A big warm welcome to you.

Take Care

Mandyxx

trac67
30-12-06, 11:58
Hi,

Welcome to the forum, you will get a lot of good advice here and make some new friends.

Try the following link for the first steps to overcome panic/anxiety:

First Steps to overcoming Panic and Anxiety (http://www.nomorepanic.co.uk/showthread.php?t=942)

Take care

Trac xx

'Life is not about waiting for the storm to pass, it's about learning to dance in the rain'

nomorepanic
30-12-06, 14:53
Hi there

Welcome aboard and lovely to see you here.

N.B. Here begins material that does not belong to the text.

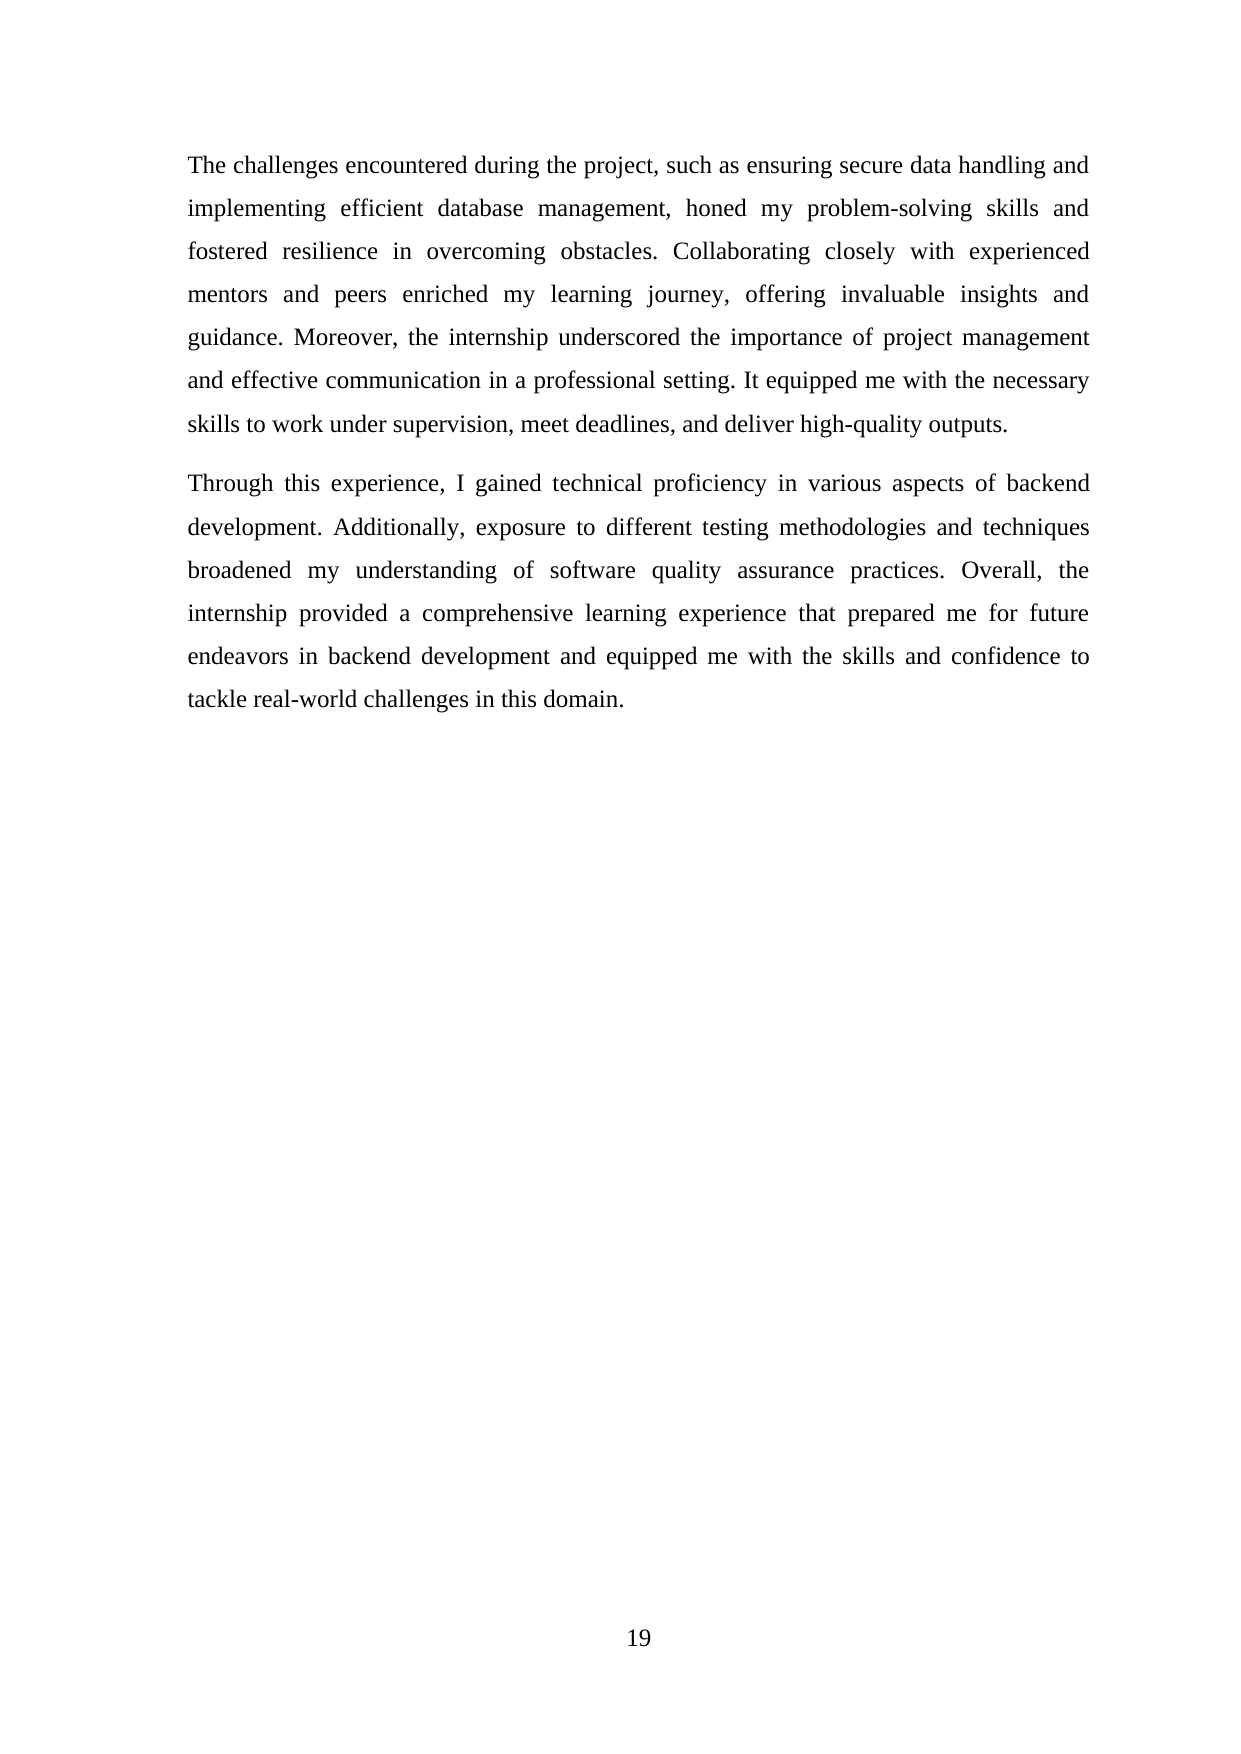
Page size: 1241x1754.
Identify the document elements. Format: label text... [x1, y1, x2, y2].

Hope we can be of some help.

Nicola

People will forget what you said
People will forget what you did
But people will never forget how you made them feel

keepemlaughing
31-12-06, 07:32
Hello and welcome. I can relate to your strong woman statement. I have always been very strong and independent. When my last serious bout of anxiety and the following depression hit, I could barely function at all. I am seeing a great psychiatrist now and I am on meds. I feel better, although I have my brief feelings of total insecurity. This site is very helpful. Again, welcome, and have a Happy New Year.:D

Sheryl

Why stay in prison when the door is wide open?

sandlin
31-12-06, 12:30
Hi

The strong woman bit strikes a cord with me. Always thought admitting you had a problem was a sign of weakness but you have to accept it yourself before you can move forward.

Linda xx

Melina
31-12-06, 14:38
I feel exactly the same. It's only since leaving work a month ago that I am begining to learn about anxiety and panic and how many other people it affects and only over the past week or too that I even know this type of site exisited. I think I was so consumed by stress, worry and panic that I could not think clearly enough to try and seek help and I assumed because my mother suffered with mental health problems (before she died 2 years ago) that I must be going mad but that I could beat whatever was happening to me by going to the gym, herbal medicine, accupunture, massage, self help books on confidence and how to talk to yourself etc etc because I have always been a strong woman working long hours in a very tough industry for the past 15 years and I could not accept that what the industry always joked about with other people that "could not handle it", were "cracking up", "loosing the plot", it could not be happening to me, I am far too 'strong' and been through too much in my life to crack now.

I'm beginning to learn about people who seemed to have learned to 'manage' their anxiety and panic and that there is a light at the end of the tunnel, I'm hoping to find that light personally and I'm sure you will too and wish you the very very best.